Le jardin du Palais-Royal

Labellisé « Jardin remarquable » par le Conseil national des parcs et jardins, le jardin du Palais-Royal l’est à plus d’un titre. par sa position au cœur de Paris, par son passé tant prestigieux que sulfureux, par son réveil d’un repos d’une Belle au bois dormant.

Le destin de ce jardin est inséparable de celui du palais dont il porte le nom : ce Palais-Royal qui s’appela d’abord « Palais-Cardinal » quand Richelieu le fit bâtir non loin du Louvre, en 1629. Le jardin réalisé à l’hiver 1635 par Pierre Desgots, jardinier du roi, sur les terrains acquis par Son Éminence, achève de faire de l’ensemble un des plus beaux ornements de Paris, aussitôt salué par Corneille : « Et l’univers entier ne peut rien voir d’égal / Aux superbes dehors du Palais-Cardinal. »

Le cardinal lègue à Louis XIII sa propriété qui prend dès lors son titre définitif de « Palais-Royal ». Louis XIV, qui a failli se noyer, enfant, dans un des bassins du jardin, cédera le palais à son frère Philippe d’Orléans. la famille d’Orléans le conservera, fera construire les ailes qui l’entourent, mariant ici avec brio le monde minéral et le monde végétal.

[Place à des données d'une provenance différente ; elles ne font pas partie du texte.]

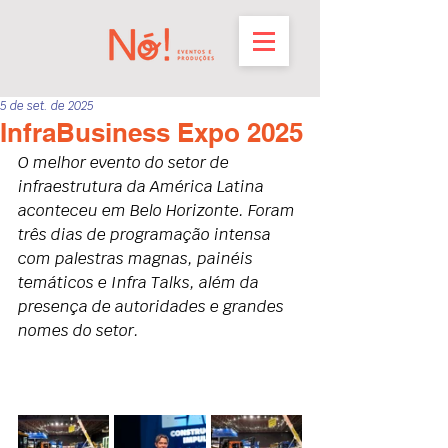
5 de set. de 2025
InfraBusiness Expo 2025
O melhor evento do setor de 
infraestrutura da América Latina 
aconteceu em Belo Horizonte. Foram 
três dias 
de programação intensa 
com palestras magnas, painéis 
temáticos e Infra Talks, além da 
presença de autoridades e grandes 
nomes do setor. 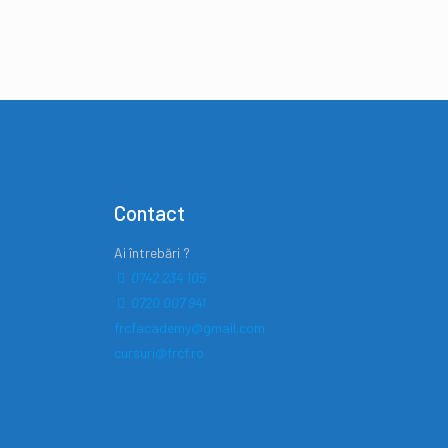
Contact
Ai întrebări ?
0742 234 105
0720 007 941
frcfacademy@gmail.com
cursuri@frcf.ro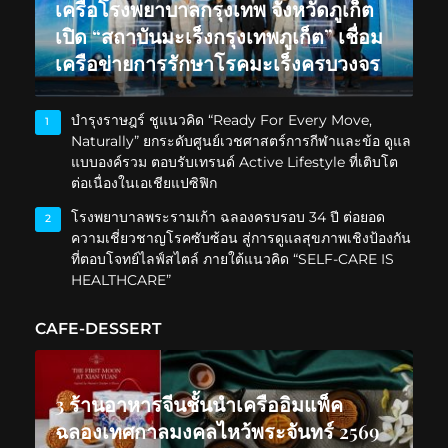
เครือโรงพยาบาลกรุงเทพ จังหวัดภูเก็ต
เปิด “สถาบันมะเร็งกรุงเทพภูเก็ต” เชื่อม
เครือข่ายการรักษาโรคมะเร็งครบวงจร
บำรุงราษฎร์ ชูแนวคิด “Ready For Every Move,
1
Naturally” ยกระดับศูนย์เวชศาสตร์การกีฬาและข้อ ดูแล
แบบองค์รวม ตอบรับเทรนด์ Active Lifestyle ที่เติบโต
ต่อเนื่องในเอเชียแปซิฟิก
โรงพยาบาลพระรามเก้า ฉลองครบรอบ 34 ปี ต่อยอด
2
ความเชี่ยวชาญโรคซับซ้อน สู่การดูแลสุขภาพเชิงป้องกัน
ที่ตอบโจทย์ไลฟ์สไตล์ ภายใต้แนวคิด “SELF-CARE IS
HEALTHCARE”
CAFE-DESSERT
3 ร้านอาหารจีนชั้นนำเครืออิมแพ็ค
ฉลองเทศกาลมงคลไหว้พระจันทร์ 2569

Plus fréquenté que fréquentable

On se presse alors sous les arcades, dans les allées de marronniers et autour des bassins de ce jardin qu’André Le Nôtre a encore embelli. Ouvert au public, il est interdit à la police. Avec ses maisons de jeu et ses filles légères, il devient vite ce que l’écrivain Paul de Musset désignera comme « l’endroit du monde où l’on peut le mieux dépenser en un jour sa jeunesse, sa santé et sa fortune ».

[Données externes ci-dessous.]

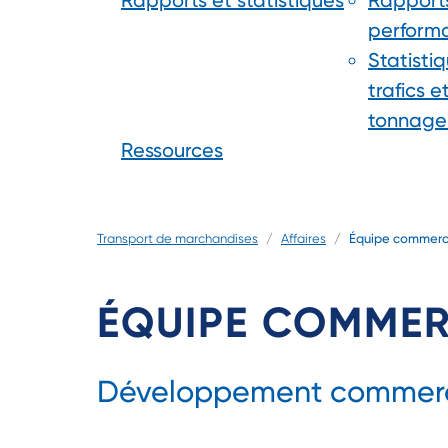
Rapports et statistiques
Rapport
perform
Statisti
trafics e
tonnage
Ressources
Transport de marchandises
Affaires
Équipe commerc
ÉQUIPE COMMER
Développement commercial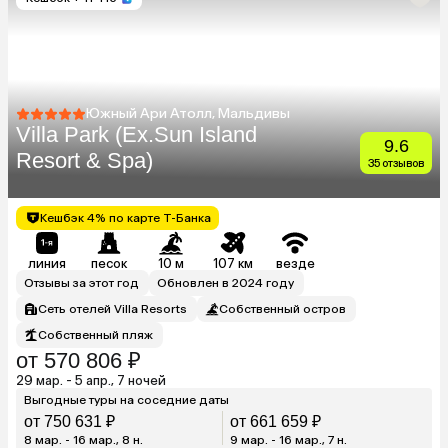
Южный Ари Атолл, Мальдивы
Villa Park (Ex.Sun Island
9.6
Resort & Spa)
35 отзывов
Кешбэк 4% по карте Т-Банка
линия
песок
10 м
107 км
везде
Отзывы за этот год
Обновлен в 2024 году
Сеть отелей Villa Resorts
Собственный остров
Собственный пляж
от 570 806 ₽
29 мар. - 5 апр., 7 ночей
Выгодные туры на соседние даты
от 750 631 ₽
от 661 659 ₽
8 мар. - 16 мар., 8 н.
9 мар. - 16 мар., 7 н.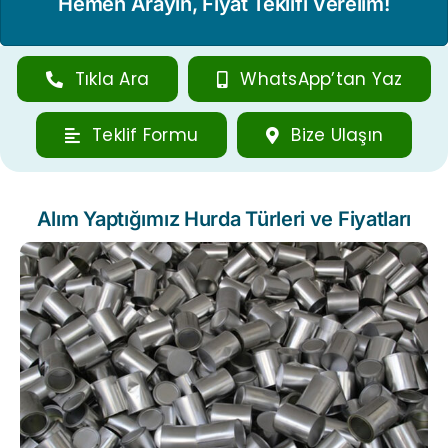
Hemen Arayın, Fiyat Teklifi Verelim!
Tıkla Ara
WhatsApp’tan Yaz
Teklif Formu
Bize Ulaşın
Alım Yaptığımız Hurda Türleri ve Fiyatları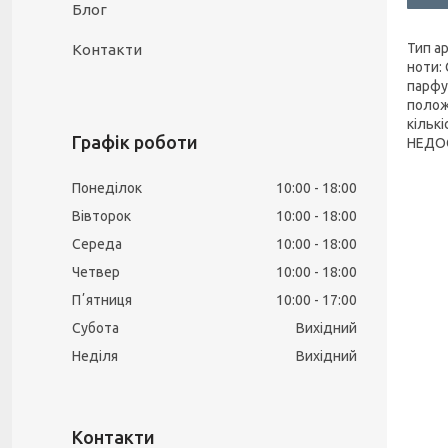
Блог
Тип а
Контакти
ноти:
парфу
полож
кільк
Графік роботи
НЕДОС
Понеділок
10:00
18:00
Вівторок
10:00
18:00
Середа
10:00
18:00
Четвер
10:00
18:00
Пʼятниця
10:00
17:00
Субота
Вихідний
Неділя
Вихідний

La légèreté qui y règne n’empêche pas de beaux esprits d’y méditer tandis que de grandes gueules y prépareront la Révolution : c’est dans le jardin du Palais-Royal que, le 12 juillet 1789, Camille Desmoulins, une feuille verte à son chapeau, lance le signal de l’insurrection qui conduira à la prise de la Bastille.

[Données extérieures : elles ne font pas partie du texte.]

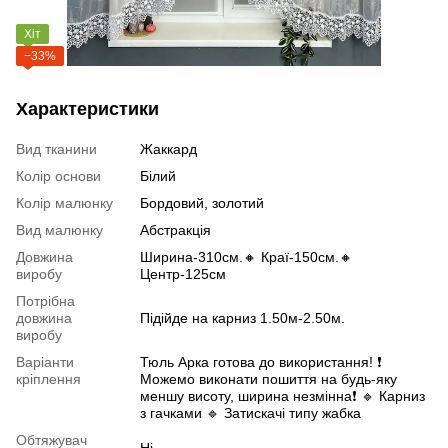
Хіт
−33%
Характеристики
Вид тканини
Жаккард
Колір основи
Білий
Колір малюнку
Бордовий, золотий
Вид малюнку
Абстракція
Довжина
Ширина-310см.🔸 Краї-150см.🔸
виробу
Центр-125см
Потрібна
довжина
Підійде на карниз 1.50м-2.50м.
виробу
Варіанти
Тюль Арка готова до використання! ❗️
кріплення
Можемо виконати пошиття на будь-яку
меншу висоту, ширина незмінна❗️ 🔹 Карниз
з гачками 🔹 Затискачі типу жабка
Обтяжувач
Ні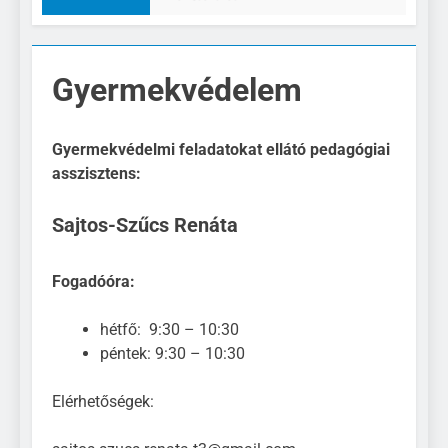
Gyermekvédelem
Gyermekvédelmi feladatokat ellátó pedagógiai
asszisztens:
Sajtos-Szűcs Renáta
Fogadóóra:
hétfő: 9:30 – 10:30
péntek: 9:30 – 10:30
Elérhetőségek:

C’est aussi là que quatre ans plus tard, Charlotte Corday achètera la lame qu’elle plantera dans le cœur de Marat. Saint-Fargeau, « premier martyr de la Révolution », y a déjà trouvé la mort le matin de l’exécution de Louis XVI, pour l’avoir votée.

Le charme opère toujours

Depuis le départ du Monument à Victor Hugo de Rodin, la statue la plus connue du jardin est sans doute le Charmeur de serpents, sculpté dans le marbre par Adolphe Thabard en 1875. Depuis, le héros juvénile a malheureusement perdu ses deux mains et ses serpents, mais pas son sourire séducteur. À l’image d’un lieu de moins en moins « sauvage », les reptiles en question ont fait place à d’inoffensifs pigeons qui viennent se percher sur la tête et les genoux du Charmeur. Tout un symbole.

Ce même endroit fut jadis l’un des coins les plus animés et les plus dissipés de la capitale, est aujourd’hui un havre d’un calme provincial, propice à la rêverie, comme à cent lieurs de l’agitation parisienne. Il y a cinquante ans, il semblait au plus mal : « Feu le jardin du Palais-Royal », déclarait ainsi l’historien Claude Vallée en 1962. Mais désormais, ce noble jardin n’est plus la relique assoupie d’un passé brillant.

Un nouvel élan

La restauration opérée par le paysagiste américain Mark Rudkin en 1992 lui a redonné un nouvel élan tout en conservant l’esprit des lieux, celui des Siècles des lumières. De part et d’autre des jeux d’eau du grand bassin circulaire, les pelouses élégantes, les rangées de tilleuls et les camaïeux de couleurs des massifs s’harmonisent à merveille avec le sublime pourtour de pierre qui les couvre sur trois côtés.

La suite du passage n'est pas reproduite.